### STORED DATA

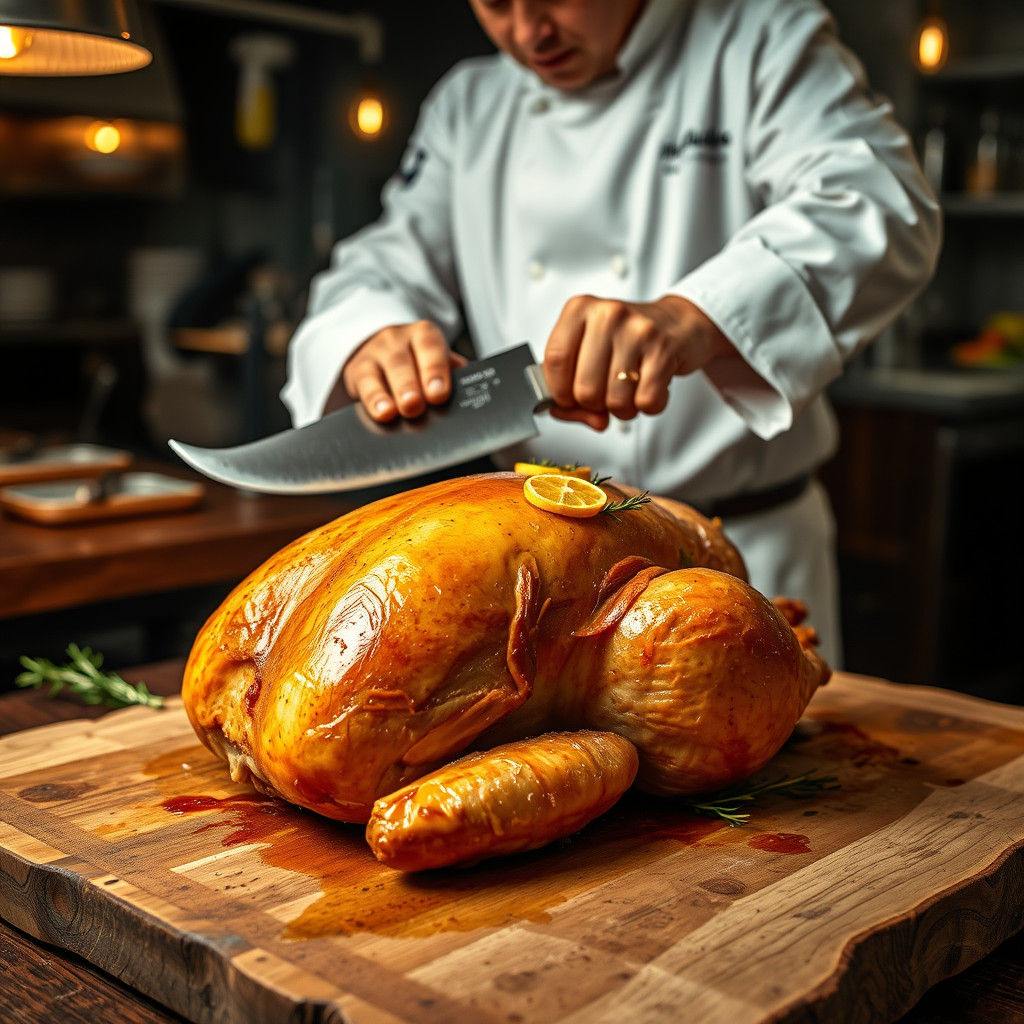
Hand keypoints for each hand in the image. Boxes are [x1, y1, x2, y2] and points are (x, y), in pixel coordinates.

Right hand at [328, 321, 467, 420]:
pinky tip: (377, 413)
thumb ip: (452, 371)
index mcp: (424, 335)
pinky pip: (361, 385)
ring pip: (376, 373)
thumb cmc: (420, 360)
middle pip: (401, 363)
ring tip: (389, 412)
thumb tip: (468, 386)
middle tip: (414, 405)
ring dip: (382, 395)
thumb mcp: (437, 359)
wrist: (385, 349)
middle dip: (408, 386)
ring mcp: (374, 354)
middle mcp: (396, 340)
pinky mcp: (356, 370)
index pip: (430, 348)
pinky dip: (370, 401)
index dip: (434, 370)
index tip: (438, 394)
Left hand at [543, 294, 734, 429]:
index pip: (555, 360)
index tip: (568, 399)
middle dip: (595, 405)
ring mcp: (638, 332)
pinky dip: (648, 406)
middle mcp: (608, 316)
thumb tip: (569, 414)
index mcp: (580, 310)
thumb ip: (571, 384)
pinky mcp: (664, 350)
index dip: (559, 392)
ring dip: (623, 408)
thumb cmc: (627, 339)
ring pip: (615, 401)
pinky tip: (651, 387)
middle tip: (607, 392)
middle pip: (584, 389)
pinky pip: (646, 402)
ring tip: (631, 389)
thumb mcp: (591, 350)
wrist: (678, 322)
--
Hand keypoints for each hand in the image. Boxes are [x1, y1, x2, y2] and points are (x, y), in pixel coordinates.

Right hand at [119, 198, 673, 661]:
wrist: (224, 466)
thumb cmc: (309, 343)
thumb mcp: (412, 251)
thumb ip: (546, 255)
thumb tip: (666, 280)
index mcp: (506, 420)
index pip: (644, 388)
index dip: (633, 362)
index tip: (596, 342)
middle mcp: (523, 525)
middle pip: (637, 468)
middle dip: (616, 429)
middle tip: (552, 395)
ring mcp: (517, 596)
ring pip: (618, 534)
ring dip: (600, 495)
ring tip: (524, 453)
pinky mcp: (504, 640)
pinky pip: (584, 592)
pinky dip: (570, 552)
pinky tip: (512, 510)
--
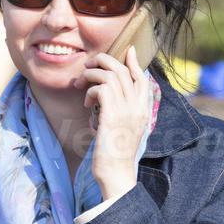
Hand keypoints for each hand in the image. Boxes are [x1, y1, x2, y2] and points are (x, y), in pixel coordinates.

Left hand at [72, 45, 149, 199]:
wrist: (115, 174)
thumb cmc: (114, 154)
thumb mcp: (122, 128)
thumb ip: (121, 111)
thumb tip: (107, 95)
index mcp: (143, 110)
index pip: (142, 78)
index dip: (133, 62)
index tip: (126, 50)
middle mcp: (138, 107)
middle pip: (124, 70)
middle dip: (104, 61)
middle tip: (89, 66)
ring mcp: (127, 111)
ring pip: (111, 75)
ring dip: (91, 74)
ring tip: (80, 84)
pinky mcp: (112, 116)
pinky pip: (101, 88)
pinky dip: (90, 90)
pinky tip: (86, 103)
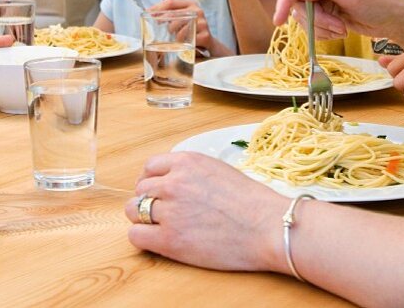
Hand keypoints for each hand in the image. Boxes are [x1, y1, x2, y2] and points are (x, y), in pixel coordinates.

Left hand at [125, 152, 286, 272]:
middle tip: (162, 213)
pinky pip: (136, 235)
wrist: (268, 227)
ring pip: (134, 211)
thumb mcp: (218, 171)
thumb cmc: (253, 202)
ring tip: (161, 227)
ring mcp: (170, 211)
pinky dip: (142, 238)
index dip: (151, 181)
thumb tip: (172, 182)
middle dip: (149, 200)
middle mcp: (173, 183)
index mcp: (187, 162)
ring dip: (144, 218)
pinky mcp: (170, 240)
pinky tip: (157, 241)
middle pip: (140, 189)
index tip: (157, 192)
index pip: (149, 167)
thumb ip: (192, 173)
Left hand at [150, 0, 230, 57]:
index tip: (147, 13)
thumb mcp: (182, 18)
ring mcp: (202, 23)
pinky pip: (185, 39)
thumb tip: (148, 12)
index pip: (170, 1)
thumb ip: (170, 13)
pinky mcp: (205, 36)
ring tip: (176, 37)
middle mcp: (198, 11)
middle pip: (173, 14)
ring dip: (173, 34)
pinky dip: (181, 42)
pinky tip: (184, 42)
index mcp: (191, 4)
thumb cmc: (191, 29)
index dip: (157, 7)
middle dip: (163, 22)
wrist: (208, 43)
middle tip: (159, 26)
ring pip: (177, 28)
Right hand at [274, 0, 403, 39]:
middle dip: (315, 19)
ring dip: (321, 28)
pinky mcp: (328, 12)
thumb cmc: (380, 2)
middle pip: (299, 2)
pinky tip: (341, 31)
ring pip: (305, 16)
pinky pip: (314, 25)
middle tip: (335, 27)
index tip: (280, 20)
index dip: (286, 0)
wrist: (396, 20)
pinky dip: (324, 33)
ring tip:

### PROBLEM TO SOLVE
Copy each line of the material where "Right" is found.

### RESPONSE
Right hand at [328, 321, 467, 420]:
Right hand at [119, 198, 673, 661]:
Right hand at [274, 0, 403, 39]:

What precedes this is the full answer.